======== Kutipan Terpilih ========

Thursday, February 28, 2013

Islam Agama yang Moderat dan Toleran

Secara umum, ajaran Islam bercirikan moderat (wasath); dalam akidah, ibadah, akhlak, dan muamalah. Ciri ini di sebut dalam al-Qur’an sebagai ash-Shirath al-mustaqim (jalan lurus/kebenaran), yang berbeda dengan jalan mereka yang dimurkai (al-maghdhub ‘alaihim) dan yang sesat (adh-dhallun) karena melakukan banyak penyimpangan. Kalau al-magdhubi ‘alaihim di pahami sebagai kelompok yahudi, seperti dalam sebuah penjelasan Rasul, itu karena mereka telah menyimpang dari jalan lurus dengan membunuh para nabi dan berlebihan dalam mengharamkan segala sesuatu. Demikian jika adh-dhallin di pahami sebagai kelompok nasrani, itu karena mereka berlebihan sampai mempertuhankan nabi. Umat Islam berada di antara sikap berlebihan itu, sehingga dalam al-Qur’an di beri sifat sebagai ummatan wasathan. Allah berfirman:
“Dan demikian (pula) kami telah menjadikan kamu (umat Islam), umat yang adil dan pilihan agar kamu menjadi saksi atas (pebuatan) manusia dan agar Rasul (Muhammad) menjadi saksi atas (perbuatan) kamu”. (Qs. Al-Baqarah [2]: 143)

======== Baris yang Diberikan ========

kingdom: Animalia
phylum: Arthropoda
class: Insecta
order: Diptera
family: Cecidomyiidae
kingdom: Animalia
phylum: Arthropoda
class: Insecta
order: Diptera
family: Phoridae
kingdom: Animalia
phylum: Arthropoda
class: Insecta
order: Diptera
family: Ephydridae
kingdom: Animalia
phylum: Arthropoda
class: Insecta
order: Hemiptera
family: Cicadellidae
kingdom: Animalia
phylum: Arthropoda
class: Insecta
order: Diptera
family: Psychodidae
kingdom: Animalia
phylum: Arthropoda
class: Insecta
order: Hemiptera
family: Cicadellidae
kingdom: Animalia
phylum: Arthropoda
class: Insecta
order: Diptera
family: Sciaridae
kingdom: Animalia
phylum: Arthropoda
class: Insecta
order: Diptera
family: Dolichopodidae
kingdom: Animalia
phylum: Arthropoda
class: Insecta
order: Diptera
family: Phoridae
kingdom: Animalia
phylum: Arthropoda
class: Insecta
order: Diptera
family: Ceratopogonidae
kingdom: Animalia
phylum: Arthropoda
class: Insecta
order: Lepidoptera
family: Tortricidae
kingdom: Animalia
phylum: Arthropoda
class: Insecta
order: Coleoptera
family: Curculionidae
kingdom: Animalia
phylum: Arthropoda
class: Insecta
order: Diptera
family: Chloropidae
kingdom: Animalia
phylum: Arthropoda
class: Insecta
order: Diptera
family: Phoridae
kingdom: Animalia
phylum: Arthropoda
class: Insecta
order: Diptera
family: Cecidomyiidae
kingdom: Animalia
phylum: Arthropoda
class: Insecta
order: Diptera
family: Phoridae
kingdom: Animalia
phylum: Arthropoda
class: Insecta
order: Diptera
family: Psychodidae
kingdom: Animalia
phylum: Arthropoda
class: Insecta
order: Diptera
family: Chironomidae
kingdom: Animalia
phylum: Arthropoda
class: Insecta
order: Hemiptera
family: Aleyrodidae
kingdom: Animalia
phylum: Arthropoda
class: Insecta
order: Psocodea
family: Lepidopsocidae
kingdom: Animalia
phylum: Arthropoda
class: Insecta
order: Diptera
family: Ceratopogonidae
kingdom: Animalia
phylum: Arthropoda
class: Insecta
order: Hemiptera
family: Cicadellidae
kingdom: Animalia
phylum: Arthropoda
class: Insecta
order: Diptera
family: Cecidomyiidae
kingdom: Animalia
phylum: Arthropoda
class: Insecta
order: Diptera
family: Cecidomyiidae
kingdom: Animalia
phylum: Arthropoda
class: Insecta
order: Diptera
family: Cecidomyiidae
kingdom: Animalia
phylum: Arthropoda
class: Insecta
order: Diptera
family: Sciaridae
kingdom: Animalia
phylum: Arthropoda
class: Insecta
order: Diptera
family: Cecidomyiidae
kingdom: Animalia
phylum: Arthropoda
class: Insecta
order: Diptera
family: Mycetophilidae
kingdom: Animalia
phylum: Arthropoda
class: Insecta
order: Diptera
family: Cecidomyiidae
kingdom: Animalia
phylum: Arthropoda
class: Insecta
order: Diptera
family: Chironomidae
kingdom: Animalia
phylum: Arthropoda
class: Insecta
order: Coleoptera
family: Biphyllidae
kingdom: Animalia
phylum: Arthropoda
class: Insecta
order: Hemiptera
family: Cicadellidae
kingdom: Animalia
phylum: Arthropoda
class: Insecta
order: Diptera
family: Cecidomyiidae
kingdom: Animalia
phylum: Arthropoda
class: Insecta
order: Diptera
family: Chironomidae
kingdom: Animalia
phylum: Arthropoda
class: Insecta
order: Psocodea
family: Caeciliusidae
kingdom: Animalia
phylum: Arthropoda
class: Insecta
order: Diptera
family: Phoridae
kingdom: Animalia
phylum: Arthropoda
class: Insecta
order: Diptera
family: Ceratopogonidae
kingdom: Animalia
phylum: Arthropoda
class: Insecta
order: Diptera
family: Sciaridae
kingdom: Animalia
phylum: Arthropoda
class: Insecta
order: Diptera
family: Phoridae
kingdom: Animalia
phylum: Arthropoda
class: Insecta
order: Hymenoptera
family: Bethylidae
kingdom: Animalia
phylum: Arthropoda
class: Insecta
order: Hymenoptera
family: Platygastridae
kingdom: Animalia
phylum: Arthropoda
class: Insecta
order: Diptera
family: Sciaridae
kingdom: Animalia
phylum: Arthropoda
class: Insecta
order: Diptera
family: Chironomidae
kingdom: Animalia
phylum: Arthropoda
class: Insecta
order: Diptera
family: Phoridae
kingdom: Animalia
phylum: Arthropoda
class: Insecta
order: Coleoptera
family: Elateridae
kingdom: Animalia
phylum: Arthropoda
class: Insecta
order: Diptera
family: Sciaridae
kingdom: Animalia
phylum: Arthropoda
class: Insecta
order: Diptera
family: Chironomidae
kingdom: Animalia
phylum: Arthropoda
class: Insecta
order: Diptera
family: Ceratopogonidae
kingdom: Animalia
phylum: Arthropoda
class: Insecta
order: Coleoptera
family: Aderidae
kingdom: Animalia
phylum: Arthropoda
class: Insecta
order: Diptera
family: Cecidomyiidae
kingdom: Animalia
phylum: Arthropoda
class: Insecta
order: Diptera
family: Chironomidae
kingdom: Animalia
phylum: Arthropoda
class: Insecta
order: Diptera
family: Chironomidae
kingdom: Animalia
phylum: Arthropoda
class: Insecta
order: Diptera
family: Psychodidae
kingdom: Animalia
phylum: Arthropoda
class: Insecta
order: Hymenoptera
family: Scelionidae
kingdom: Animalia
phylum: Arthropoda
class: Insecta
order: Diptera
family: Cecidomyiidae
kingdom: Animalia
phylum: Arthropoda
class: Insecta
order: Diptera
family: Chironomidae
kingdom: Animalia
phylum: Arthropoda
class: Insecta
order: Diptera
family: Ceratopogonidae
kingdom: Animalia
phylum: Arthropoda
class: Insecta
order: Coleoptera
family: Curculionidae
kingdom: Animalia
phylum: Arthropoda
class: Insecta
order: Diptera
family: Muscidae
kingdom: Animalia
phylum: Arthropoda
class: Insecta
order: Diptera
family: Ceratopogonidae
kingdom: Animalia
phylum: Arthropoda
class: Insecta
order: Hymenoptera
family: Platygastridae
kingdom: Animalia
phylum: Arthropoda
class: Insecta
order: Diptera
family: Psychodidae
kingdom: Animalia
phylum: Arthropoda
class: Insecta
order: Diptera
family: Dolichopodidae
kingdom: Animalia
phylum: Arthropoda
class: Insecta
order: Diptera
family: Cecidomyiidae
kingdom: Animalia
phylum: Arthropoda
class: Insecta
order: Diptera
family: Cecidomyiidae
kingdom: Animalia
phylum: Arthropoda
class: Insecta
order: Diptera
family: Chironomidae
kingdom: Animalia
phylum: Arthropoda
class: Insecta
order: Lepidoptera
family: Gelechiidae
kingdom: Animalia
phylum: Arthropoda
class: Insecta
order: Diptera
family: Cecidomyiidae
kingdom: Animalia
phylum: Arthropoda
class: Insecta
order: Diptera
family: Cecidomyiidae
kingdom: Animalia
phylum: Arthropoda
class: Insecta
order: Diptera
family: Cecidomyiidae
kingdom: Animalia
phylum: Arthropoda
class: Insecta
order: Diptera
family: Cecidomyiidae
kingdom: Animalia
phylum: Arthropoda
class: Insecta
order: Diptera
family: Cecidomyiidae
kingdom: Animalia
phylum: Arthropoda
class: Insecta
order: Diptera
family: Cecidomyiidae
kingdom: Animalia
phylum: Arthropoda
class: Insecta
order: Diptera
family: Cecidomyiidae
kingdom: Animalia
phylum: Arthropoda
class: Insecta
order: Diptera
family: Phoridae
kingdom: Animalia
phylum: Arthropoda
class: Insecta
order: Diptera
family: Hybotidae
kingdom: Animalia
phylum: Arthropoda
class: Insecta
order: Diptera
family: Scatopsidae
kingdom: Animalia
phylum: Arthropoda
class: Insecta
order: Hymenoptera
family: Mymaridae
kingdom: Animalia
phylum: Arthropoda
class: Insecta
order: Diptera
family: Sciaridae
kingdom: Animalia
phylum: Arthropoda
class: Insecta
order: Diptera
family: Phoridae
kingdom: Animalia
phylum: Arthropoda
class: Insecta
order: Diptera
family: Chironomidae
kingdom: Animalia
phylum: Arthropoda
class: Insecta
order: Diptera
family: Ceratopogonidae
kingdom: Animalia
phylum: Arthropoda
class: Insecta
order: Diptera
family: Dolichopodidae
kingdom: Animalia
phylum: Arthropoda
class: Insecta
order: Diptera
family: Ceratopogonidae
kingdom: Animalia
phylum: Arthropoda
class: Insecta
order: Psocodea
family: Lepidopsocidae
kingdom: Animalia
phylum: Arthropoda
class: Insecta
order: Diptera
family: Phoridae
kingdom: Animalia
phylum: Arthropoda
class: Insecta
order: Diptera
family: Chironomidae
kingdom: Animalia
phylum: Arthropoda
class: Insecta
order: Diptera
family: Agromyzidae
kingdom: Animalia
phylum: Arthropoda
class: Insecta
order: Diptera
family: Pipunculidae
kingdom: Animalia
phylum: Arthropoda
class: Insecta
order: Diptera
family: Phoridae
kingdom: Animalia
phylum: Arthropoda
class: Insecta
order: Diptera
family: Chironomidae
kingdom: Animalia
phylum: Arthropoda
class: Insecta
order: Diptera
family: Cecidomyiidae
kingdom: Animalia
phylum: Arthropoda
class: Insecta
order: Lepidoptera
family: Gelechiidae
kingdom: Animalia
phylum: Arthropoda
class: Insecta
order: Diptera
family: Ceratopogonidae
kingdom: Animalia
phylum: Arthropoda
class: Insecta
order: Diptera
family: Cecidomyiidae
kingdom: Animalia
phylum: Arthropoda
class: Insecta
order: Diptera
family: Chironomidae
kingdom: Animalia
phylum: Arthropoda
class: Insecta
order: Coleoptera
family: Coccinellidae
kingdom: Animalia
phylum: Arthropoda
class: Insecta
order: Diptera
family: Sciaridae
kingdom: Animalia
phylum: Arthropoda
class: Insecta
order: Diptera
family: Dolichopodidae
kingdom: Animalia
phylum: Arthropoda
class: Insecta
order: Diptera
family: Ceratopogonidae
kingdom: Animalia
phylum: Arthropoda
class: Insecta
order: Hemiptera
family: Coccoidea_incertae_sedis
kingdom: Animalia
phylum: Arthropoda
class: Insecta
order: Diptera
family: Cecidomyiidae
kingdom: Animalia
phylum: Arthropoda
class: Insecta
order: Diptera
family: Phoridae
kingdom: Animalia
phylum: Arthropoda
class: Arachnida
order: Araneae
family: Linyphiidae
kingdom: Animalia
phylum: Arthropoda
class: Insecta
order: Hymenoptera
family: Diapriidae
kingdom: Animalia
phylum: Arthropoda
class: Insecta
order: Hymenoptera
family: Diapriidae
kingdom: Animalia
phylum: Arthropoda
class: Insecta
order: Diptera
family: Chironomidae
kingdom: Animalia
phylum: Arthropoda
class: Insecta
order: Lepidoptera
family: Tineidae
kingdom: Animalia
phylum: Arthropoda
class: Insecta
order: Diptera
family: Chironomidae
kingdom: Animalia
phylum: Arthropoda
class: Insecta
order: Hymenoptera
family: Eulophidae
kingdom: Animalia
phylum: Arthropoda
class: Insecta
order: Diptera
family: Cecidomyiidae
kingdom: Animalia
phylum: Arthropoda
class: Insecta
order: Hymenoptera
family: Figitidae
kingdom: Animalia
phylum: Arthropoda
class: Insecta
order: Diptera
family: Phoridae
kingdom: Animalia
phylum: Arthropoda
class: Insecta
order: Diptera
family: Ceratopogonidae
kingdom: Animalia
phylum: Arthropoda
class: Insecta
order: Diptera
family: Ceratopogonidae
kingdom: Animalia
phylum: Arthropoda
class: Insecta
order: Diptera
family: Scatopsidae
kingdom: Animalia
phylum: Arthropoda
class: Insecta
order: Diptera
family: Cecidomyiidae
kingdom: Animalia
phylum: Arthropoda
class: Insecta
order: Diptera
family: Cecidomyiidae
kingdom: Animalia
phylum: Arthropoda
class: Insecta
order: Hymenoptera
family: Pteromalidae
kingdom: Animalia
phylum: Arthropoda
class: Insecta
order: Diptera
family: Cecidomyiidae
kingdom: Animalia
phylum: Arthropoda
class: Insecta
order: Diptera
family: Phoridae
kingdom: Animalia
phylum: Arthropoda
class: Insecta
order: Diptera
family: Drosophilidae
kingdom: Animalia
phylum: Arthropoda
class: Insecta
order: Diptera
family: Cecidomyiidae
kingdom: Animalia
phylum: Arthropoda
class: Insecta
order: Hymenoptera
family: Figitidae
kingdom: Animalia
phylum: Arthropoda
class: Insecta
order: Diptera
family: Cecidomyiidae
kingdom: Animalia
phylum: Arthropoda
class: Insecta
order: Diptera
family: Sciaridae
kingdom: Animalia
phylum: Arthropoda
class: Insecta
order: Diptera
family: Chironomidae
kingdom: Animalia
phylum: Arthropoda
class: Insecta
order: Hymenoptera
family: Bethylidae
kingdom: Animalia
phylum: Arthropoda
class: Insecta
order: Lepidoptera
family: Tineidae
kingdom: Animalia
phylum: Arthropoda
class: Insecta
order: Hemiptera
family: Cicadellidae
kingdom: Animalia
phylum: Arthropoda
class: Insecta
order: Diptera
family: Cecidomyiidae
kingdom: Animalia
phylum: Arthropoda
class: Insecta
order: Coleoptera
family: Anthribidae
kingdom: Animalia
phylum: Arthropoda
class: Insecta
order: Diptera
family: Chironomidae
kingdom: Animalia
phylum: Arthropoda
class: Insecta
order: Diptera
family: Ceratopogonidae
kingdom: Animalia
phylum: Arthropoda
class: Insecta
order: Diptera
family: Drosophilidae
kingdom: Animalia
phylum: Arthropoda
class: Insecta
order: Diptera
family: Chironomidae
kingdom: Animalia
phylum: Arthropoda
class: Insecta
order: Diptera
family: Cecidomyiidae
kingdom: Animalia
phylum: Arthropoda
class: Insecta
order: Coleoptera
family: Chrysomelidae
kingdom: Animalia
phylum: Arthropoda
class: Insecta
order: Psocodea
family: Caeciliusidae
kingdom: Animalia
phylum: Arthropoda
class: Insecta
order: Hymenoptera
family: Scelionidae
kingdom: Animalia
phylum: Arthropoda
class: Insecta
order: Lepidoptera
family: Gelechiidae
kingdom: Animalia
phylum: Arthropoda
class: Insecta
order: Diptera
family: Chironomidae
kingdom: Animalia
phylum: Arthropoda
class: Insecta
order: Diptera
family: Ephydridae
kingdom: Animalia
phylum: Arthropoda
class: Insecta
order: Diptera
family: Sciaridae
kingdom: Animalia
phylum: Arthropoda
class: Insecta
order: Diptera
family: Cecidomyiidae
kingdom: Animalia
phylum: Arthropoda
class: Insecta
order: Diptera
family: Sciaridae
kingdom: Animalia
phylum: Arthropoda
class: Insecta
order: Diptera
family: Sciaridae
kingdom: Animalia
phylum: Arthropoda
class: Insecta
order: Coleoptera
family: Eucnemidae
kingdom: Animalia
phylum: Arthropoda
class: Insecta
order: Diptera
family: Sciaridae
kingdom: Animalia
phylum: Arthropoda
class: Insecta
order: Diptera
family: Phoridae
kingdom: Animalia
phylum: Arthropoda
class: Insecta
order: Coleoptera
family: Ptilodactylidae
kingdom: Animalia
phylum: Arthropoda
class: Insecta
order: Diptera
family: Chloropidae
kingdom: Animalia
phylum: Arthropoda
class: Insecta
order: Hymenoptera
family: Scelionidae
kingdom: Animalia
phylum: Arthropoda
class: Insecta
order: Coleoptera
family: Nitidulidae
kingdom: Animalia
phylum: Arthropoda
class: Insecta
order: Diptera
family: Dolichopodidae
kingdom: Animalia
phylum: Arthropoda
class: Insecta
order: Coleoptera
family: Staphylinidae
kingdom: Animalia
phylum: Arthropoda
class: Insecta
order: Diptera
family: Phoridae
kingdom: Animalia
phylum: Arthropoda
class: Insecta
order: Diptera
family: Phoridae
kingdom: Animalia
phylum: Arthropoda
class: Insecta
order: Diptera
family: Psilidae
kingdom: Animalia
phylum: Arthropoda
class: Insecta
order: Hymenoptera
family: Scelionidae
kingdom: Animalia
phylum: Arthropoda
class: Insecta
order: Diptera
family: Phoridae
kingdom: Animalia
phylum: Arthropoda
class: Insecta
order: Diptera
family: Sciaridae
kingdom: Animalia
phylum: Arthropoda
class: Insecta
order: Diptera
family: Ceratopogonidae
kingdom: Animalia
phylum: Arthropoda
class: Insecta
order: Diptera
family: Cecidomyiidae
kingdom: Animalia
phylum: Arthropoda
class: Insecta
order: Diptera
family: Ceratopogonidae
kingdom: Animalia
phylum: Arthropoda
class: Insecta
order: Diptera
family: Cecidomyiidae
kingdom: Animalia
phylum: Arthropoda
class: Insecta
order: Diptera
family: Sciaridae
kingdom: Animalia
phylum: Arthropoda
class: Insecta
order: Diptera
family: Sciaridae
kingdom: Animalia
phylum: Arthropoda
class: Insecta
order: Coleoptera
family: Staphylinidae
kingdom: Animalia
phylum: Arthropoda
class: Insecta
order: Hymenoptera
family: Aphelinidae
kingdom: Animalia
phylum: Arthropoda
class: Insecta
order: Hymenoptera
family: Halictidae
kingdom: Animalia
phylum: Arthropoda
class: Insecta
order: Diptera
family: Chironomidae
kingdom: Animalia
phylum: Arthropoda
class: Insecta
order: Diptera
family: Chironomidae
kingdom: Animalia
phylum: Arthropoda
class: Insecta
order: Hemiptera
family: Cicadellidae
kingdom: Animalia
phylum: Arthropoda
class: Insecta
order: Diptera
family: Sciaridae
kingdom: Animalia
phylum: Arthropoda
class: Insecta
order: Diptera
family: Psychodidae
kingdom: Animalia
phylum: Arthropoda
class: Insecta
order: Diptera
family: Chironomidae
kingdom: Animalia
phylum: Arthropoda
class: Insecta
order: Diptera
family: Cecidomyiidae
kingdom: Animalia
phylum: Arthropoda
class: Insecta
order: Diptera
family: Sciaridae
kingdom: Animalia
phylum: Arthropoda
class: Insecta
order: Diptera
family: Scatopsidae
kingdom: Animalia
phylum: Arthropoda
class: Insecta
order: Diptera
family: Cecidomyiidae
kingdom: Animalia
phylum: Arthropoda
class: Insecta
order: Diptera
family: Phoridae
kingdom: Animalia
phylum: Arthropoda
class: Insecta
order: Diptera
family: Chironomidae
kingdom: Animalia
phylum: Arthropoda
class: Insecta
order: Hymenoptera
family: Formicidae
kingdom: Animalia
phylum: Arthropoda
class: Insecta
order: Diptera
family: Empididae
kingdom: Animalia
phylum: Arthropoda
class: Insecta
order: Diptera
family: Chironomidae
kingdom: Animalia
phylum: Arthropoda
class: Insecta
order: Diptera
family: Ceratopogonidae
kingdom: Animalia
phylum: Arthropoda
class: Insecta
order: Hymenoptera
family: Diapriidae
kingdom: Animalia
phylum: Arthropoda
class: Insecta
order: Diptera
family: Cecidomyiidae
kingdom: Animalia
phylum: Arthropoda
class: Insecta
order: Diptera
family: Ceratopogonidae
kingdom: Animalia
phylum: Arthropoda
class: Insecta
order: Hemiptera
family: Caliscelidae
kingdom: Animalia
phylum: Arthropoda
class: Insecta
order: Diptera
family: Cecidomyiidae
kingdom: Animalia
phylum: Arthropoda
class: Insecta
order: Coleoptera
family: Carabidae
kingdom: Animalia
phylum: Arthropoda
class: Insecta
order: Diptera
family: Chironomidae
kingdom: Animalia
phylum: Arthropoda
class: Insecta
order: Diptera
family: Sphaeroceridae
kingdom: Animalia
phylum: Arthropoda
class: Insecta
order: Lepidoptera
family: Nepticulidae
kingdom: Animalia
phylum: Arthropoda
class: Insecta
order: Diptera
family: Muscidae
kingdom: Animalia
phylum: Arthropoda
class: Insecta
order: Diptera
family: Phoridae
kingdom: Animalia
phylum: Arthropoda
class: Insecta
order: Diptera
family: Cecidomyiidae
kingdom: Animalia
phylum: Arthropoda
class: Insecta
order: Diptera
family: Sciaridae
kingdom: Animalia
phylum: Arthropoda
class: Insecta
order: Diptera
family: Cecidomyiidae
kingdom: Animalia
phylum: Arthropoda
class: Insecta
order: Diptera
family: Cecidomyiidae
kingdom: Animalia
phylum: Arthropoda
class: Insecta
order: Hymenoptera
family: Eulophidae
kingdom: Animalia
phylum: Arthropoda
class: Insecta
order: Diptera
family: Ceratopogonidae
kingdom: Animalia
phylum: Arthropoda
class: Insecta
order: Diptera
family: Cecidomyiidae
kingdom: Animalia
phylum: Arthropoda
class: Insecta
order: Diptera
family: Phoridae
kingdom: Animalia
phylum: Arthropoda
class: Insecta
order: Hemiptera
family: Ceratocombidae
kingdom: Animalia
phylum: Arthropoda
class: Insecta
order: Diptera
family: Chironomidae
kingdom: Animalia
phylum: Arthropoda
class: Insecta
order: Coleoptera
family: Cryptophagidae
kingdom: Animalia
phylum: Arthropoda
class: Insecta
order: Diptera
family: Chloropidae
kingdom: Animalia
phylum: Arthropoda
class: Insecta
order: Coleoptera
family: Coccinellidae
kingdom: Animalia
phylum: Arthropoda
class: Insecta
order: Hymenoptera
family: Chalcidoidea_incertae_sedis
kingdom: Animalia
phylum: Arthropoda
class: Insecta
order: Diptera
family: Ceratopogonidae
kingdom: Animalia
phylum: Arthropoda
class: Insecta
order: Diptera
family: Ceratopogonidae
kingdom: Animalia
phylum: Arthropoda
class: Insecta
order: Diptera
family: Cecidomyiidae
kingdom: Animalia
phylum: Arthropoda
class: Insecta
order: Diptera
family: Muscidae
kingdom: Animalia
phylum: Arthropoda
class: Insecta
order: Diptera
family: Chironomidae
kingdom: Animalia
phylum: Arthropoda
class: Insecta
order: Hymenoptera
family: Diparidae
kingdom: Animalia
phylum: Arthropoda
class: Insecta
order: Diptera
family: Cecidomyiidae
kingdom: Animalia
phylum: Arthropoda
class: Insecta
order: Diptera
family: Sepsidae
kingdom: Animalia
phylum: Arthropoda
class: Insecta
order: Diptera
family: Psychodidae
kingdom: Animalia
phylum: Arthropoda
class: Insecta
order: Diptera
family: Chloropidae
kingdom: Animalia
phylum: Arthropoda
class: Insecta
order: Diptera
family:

========

▶ _Tugas Latihan_
1. Menurut teks tentang Islam yang moderat dan toleran, dengan sifat apa umat Islam disebut dalam al-Qur’an?
2. Lanjutkan teks tentang Islam yang moderat dan toleran mulai dari bagian terakhirnya.

▶ _Jawaban Berurutan_
1. Umat Islam disebut sebagai ummatan wasathan.

2.
     Wasathiyyah (moderasi) berarti keseimbangan di antara dua sisi yang sama tercelanya; ‘kiri’ dan ‘kanan’, berlebihan (ghuluww) dan keacuhan (taqshir), literal dan liberal, seperti halnya sifat demawan yang berada di antara sifat pelit (taqtir/bakhil) dan boros tidak pada tempatnya (tabdzir). Karena itu, kata wasath biasa diartikan dengan ‘tengah’. Dalam sebuah Hadits nabi, ummatan wasathan di tafsirkan dengan ummatan ‘udulan, jamak dari ‘adl (umat yang adil dan proporsional). Karena mereka umat yang adil, di tempat lain dalam al-Qur’an mereka di sebut sebagai khairu ummah, umat terbaik (Qs. Ali ‘Imran [3]: 110).  Keterkaitan ini mengesankan bahwa sikap moderat adalah yang terbaik, sebaliknya sikap berlebihan (al-ghuluww) terutama dalam keberagamaan menjadi tercela. Al-Qur’an mengecam keras sikap ahlul kitab; Yahudi dan Nasrani yang terlalu berlebihan dalam beragama. Allah berfirman:
“Wahai ahli kitab, janganlah kamu melampaui batas dalam agamamu, dan janganlah kamu mengatakan terhadap Allah kecuali yang benar. Sesungguhnya al-masih,  ‘Isa putra maryam itu, adalah utusan Allah dan (yang diciptakan dengan) kalimat-nya yang di sampaikan-nya kepada maryam, dan (dengan tiupan) roh darinya. Maka berimanlah kamu kepada Allah dan Rasul-Rasulnya dan janganlah kamu mengatakan: “(tuhan itu) tiga”, berhentilah (dari ucapan itu). (itu) lebih baik bagimu. Sesungguhnya Allah Tuhan Yang Maha Esa, maha suci Allah dari mempunyai anak, segala yang di langit dan di bumi adalah kepunyaannya. Cukuplah Allah sebagai pemelihara”, (Qs. Al-Nisa [4]: 171)

     Sikap berlebihan ini pula yang menjadikan tatanan kehidupan umat terdahulu rusak. Dalam sebuah hadits, Rasulullah saw. Bersabda:
“jauhilah sikap berlebihan dalam beragama, sesungguhnya sikap berlebihan telah membinasakan umat sebelum kalian.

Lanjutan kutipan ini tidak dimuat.